In the comedy classic Groundhog Day, Bill Murray’s curmudgeonly newscaster Phil Connors starts to lose his mind after repeatedly living the exact same February 2 over and over again. For the low price of ten pounds (approximately $14 in real money), patrons of Liverpool’s Small Cinema can now live Phil’s Groundhog Day experience for real — but not the part where he seduces beautiful women, or becomes a better person, or is Bill Murray. Really just the repetition and its accompanying descent into madness.

This upcoming February 2, the Small Cinema will screen Groundhog Day twelve times back to back over a span of twenty-four hours.
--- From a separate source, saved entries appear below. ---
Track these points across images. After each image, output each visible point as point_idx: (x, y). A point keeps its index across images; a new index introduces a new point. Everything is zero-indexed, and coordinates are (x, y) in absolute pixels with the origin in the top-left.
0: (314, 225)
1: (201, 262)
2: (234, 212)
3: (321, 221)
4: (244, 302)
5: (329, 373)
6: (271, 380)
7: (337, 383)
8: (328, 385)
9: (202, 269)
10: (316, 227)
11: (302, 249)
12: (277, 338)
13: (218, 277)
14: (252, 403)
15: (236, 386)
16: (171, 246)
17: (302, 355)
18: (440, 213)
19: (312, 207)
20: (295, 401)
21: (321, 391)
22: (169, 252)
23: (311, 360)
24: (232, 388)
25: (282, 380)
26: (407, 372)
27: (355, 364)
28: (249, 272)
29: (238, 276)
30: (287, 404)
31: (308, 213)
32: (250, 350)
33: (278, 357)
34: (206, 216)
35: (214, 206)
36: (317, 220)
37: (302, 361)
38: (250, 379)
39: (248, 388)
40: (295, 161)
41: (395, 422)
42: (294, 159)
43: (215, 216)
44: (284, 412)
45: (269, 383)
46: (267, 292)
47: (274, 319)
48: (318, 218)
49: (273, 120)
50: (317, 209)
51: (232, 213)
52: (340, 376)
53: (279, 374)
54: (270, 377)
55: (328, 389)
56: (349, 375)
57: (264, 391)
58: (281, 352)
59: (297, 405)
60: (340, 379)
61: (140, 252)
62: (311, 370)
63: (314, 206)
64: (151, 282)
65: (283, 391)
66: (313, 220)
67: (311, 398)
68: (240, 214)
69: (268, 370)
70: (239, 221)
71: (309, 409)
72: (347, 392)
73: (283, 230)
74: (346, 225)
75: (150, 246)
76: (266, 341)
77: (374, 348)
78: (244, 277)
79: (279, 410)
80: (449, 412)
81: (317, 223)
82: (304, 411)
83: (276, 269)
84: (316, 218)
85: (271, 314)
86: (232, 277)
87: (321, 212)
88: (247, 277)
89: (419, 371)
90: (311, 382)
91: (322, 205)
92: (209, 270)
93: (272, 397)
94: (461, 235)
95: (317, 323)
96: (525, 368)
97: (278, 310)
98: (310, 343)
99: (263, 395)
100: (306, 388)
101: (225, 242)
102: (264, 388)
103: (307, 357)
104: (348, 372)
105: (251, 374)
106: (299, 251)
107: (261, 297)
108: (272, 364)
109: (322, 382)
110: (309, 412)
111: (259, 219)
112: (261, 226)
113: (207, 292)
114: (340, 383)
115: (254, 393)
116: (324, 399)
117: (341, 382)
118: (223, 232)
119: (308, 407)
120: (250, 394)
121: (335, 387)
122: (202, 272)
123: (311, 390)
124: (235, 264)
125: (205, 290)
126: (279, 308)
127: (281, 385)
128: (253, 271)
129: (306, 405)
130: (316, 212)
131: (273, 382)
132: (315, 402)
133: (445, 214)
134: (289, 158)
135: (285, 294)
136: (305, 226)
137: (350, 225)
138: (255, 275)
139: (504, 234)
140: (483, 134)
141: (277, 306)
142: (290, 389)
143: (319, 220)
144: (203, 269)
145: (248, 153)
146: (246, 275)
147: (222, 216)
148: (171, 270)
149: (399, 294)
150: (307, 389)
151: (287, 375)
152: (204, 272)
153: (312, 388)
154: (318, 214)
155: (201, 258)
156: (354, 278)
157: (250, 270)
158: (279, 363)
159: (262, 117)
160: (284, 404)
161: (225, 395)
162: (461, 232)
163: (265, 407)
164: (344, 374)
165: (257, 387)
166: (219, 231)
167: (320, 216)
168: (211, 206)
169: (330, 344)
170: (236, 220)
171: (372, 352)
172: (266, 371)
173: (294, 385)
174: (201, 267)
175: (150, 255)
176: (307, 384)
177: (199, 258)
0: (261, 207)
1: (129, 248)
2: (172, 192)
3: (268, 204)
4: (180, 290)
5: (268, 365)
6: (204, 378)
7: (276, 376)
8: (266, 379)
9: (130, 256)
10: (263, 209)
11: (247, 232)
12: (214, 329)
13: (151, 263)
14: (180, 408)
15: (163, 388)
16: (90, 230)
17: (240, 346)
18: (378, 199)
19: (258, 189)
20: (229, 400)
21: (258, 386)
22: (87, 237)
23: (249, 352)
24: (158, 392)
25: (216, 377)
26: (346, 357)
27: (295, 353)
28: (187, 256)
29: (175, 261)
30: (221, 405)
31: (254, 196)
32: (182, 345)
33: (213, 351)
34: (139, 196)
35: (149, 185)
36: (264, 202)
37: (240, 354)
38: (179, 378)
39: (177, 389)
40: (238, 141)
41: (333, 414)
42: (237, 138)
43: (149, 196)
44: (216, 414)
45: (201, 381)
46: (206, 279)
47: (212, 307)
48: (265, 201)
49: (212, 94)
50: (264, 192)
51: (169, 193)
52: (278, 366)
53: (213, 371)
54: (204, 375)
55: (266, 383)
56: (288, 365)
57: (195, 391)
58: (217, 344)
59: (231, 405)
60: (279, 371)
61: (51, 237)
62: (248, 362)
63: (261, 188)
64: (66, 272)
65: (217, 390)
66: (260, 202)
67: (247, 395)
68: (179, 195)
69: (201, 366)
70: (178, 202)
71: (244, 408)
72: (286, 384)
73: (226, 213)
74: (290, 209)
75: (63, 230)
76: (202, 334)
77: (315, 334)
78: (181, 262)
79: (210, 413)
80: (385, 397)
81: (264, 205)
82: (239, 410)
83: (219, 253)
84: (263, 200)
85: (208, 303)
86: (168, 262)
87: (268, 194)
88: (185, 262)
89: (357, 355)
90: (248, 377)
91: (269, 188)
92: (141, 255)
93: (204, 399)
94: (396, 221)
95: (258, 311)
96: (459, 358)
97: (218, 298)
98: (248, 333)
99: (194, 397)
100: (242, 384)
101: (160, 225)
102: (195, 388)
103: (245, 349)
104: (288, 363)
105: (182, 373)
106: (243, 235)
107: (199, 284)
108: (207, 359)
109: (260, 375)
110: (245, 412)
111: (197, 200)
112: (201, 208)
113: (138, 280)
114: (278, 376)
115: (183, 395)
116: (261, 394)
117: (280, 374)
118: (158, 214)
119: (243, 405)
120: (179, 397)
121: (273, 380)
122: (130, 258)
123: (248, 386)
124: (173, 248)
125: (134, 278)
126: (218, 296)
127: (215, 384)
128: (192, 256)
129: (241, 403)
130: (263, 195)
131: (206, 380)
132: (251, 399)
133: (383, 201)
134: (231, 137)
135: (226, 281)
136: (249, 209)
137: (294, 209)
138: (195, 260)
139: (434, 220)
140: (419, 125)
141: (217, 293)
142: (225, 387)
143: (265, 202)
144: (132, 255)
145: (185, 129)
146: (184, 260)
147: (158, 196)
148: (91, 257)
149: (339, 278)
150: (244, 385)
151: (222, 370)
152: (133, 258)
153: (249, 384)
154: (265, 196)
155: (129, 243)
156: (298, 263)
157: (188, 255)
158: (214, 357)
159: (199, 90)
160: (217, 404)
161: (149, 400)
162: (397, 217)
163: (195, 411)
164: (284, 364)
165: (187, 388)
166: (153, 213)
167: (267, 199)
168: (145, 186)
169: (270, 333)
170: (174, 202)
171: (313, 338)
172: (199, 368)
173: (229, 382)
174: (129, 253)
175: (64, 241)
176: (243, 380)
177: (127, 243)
Starting at six A.M., the independent theater will run Harold Ramis’ exemplary film once every two hours, with four separate ticket packages catering to cinephiles with varying levels of self-destructive impulses: the Twilight Hog is good for all screenings from 6 A.M. to 4 P.M. and 10 P.M. to 4 A.M. (a quick Groundhog Day viewing on the way to work, and then another before bed?), the Peak Hog can be redeemed by pansies for but a single admission at 6 or 8 P.M., the Double Hog gets viewers into both peak screenings, and real fans can commit to the Whole Hog package for unlimited viewings as well as a tea and sandwich, in case you forgot this is taking place in Britain.

Viewing marathons on this scale are almost worth it for the novelty alone — it wasn’t too long ago that the endless Marvel Marathon reduced our own Matt Singer to a gelatinous heap last year. And it looks like the proprietors of Small Cinema understand the goofiness of such a staggering undertaking. Their site reads, “We’re going the whole stupid hog, screening Harold Ramis’ time-loop comedy 12 times back to back, starting at 6am on Groundhog Day, Tuesday 2nd Feb. Why? Because we can. Because, it’s where film exhibition meets futile endurance, where cinephilia meets utter folly.” Utter folly it may be, but the point stands that Groundhog Day is pretty great. As movies to watch twelve times in a row go, audiences could do a lot worse. Anyone with the wherewithal to stomach twelve viewings of Minions in a row really has this writer’s respect.